Objectives: To simultaneously measure 5-mC and 5-hmC content in cerebellar tissue and within the EN-2 gene and explore the association of 5-hmC with MeCP2 binding and with 8-oxo-dG, a marker of oxidative stress and DNA damage.  

Methods: In 15 case and 15 control post mortem cerebellar samples, 5-mC, 5-hmC and 8-oxo-dG were quantified by LC/MS/MS after enzymatic digestion to DNA bases and expressed per μg DNA.  The EpiMark™ 5-hmC and 5-mC Analysis Kit was used to quantify 5-hmC and 5-mC within the EN-2 gene. MeCP2 binding to DNA was determined using standard chromatin immunoprecipitation methods.  TET enzyme gene expression was measured using quantitative reverse transcription real-time PCR.

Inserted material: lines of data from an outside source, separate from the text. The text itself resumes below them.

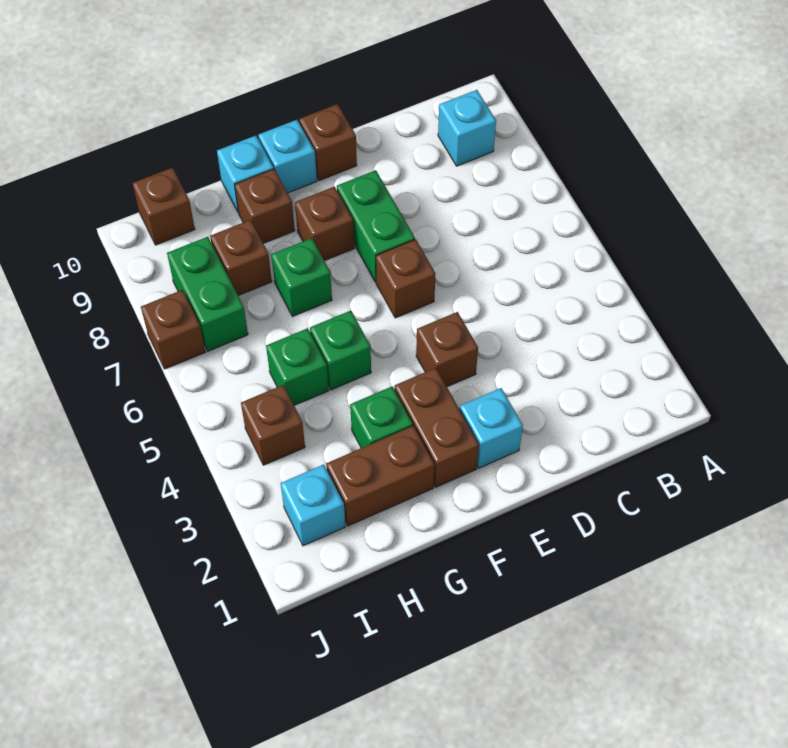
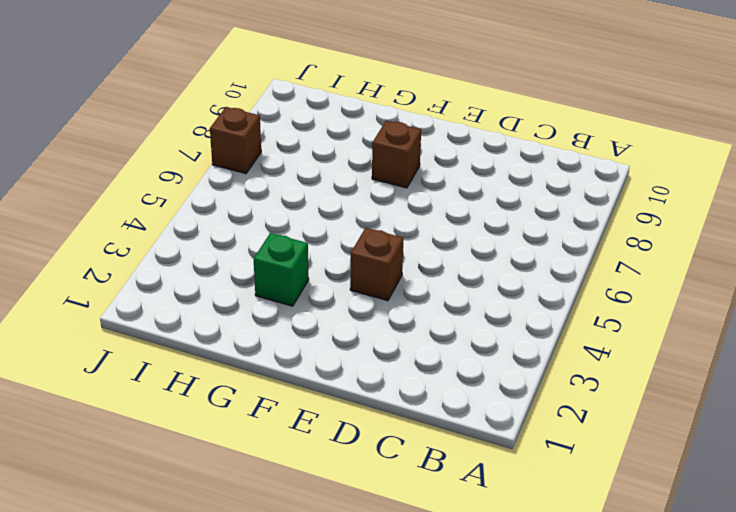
none -> cyan 1x1 brick [438,90,496,166]
none -> cyan 1x1 brick [460,388,523,468]
none -> brown 1x1 brick [376,239,435,318]

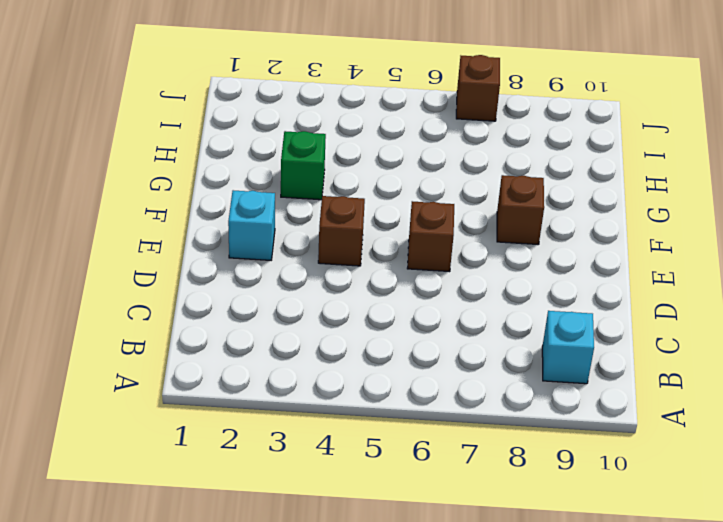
none -> green 1x2 brick [337,170,415,282]
none -> brown 1x1 brick [299,104,357,181]
none -> brown 1x2 brick [394,368,479,487]

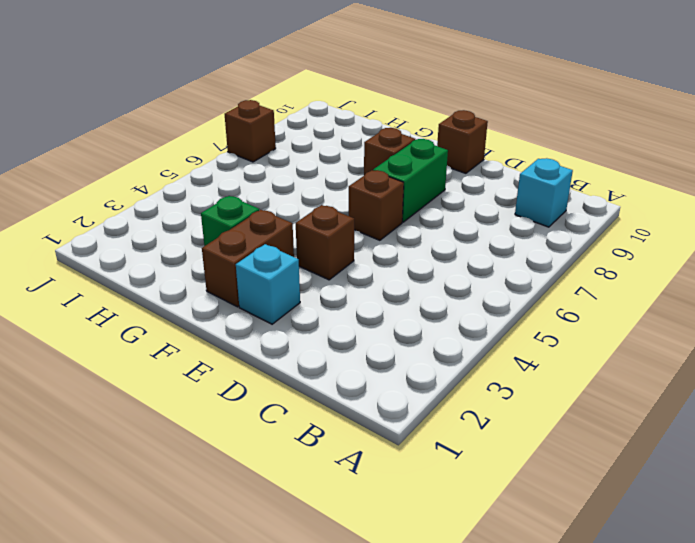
none -> cyan 1x1 brick [258,120,317,193]
none -> brown 1x2 brick [326,426,435,526]
none -> green 1x1 brick [310,311,371,390]

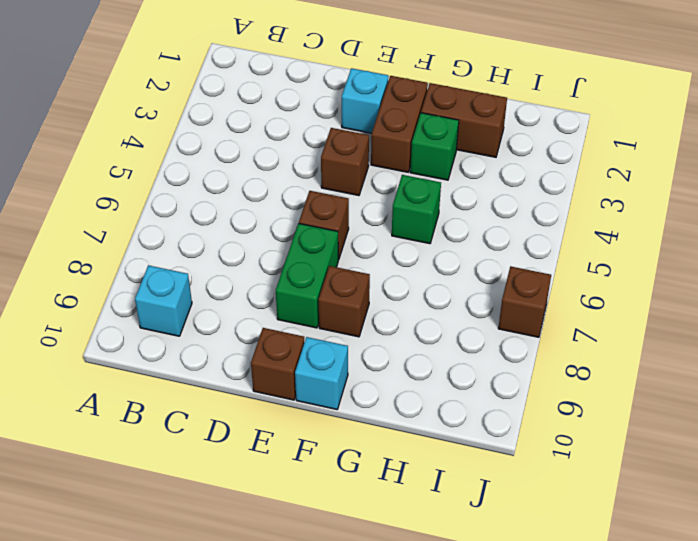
none -> green 1x1 brick [271,238,332,317]
none -> brown 1x1 brick [235,169,295,244]
none -> cyan 1x1 brick [217,136,274,213]

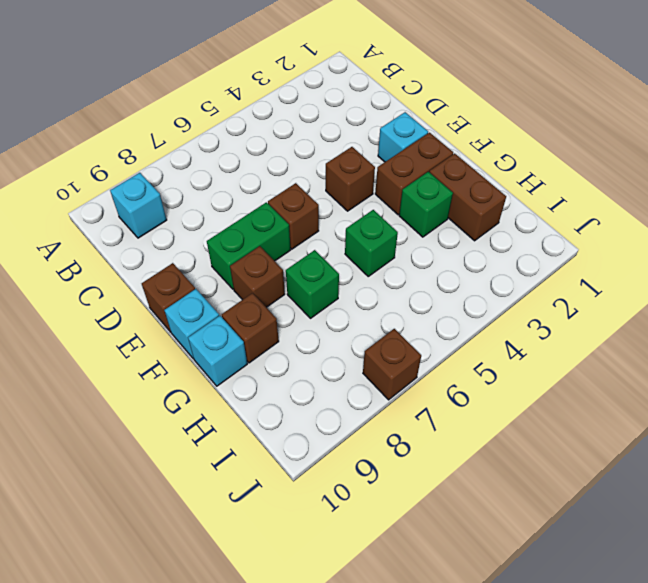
none -> green 1x1 brick [266,328,329,405]
none -> brown 1x1 brick [210,220,272,296]
none -> cyan 1x1 brick [281,465,345,546]

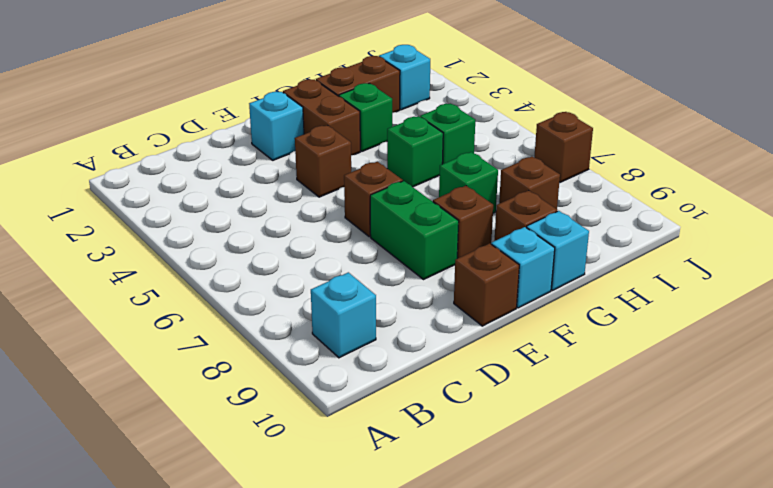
none -> brown 1x1 brick [241,385,305,465]
none -> green 1x2 brick [167,237,248,351]
none -> brown 1x1 brick [133,168,195,245]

Results: 5-hmC and 8-oxo-dG were significantly increased relative to control cerebellar samples and demonstrated a positive correlation whereas tissue glutathione levels were significantly decreased.  Unexpectedly, 5-mC levels were also significantly increased in case compared to control cerebellum and were positively correlated with 5-hmC levels.  These data suggest that elevated levels of 5-hmC were stable and independent of TET 5-mC demethylation activity.  Consistent with this possibility, TET2 gene expression was not significantly different between case and control cerebellum samples.  Within the EN-2 promoter region, 5-hmC and 5-mC levels were also significantly increased and positively correlated.  MeCP2 binding to the EN-2 promoter was significantly decreased relative to control samples. 

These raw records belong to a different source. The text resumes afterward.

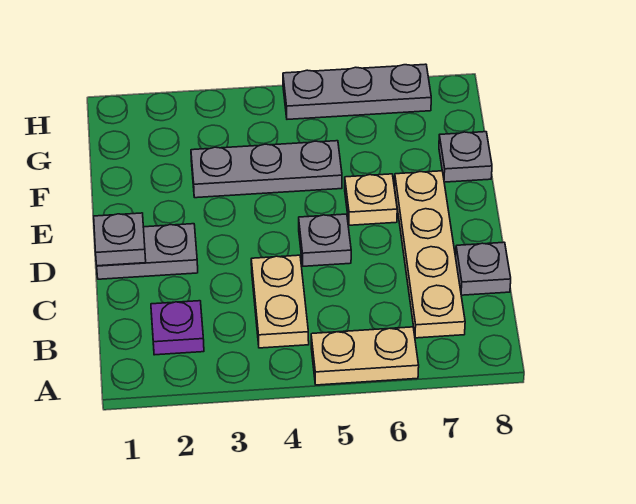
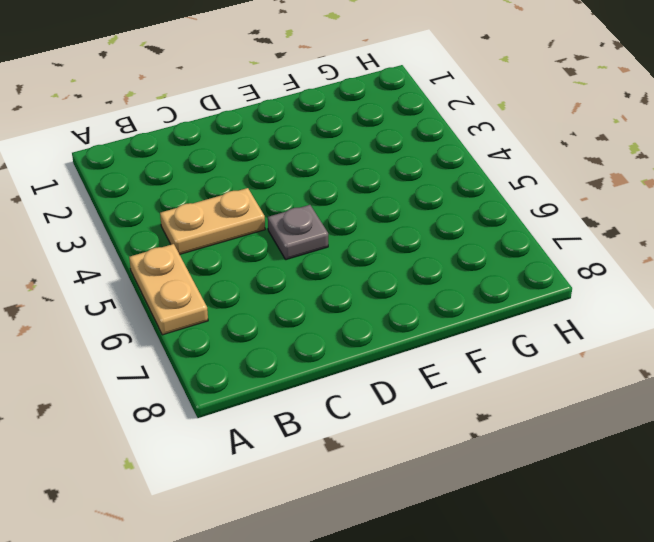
none -> purple 1x1 plate [151,301,204,355]
none -> tan 1x4 plate [395,171,465,338]
none -> grey 1x1 plate [456,242,511,295]

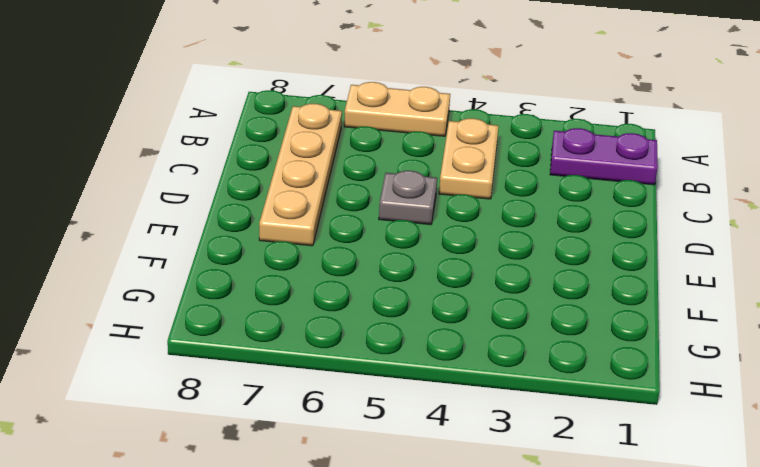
purple 1x2 plate [550,128,658,185] -> purple 1x1 plate [151,301,204,355]
none -> grey 1x1 plate [456,242,511,295]
none -> grey 1x2 plate [97,224,198,279]
none -> tan 1x1 plate [345,174,397,225]

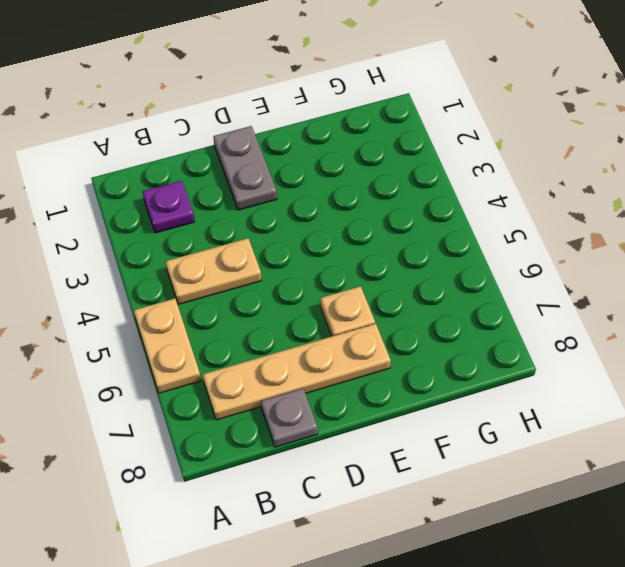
none -> grey 1x1 plate [299,214,351,266]
none -> grey 1x3 plate [191,141,342,198]
none -> grey 1x1 plate [439,132,492,182]

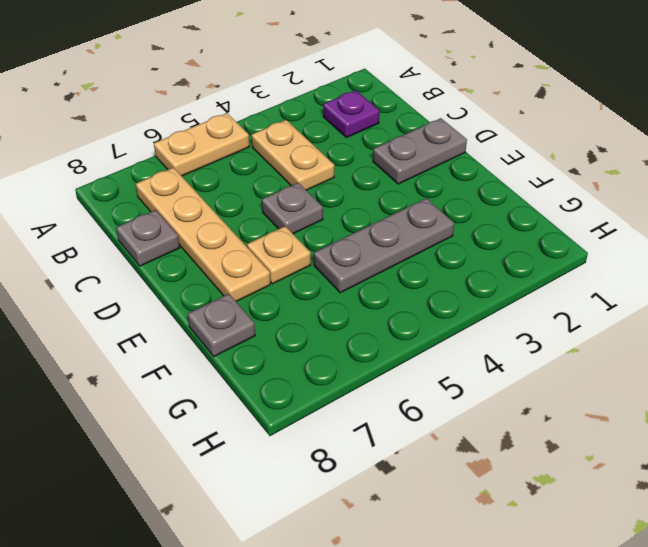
none -> grey 1x3 plate [283,64,431,119]
none -> grey 1x1 plate [94,213,146,266]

Conclusions: Previous reports of altered DNA methylation in autism brain need to be redefined in terms of the proportion of cytosine methylation due to 5-hmC and to 5-mC.  The presence of 5-hmC in cerebellum appears to be a stable epigenetic mark that is independent of TET enzyme 5-mC demethylation.  Increased levels of 5-hmC  may decrease gene-specific binding of MeCP2 and lead to gene overexpression.  Finally, the positive correlation between 5-hmC and 8-oxo-dG suggests the possibility that oxidative stress may be a non-enzymatic mechanism to oxidize 5-mC to 5-hmC.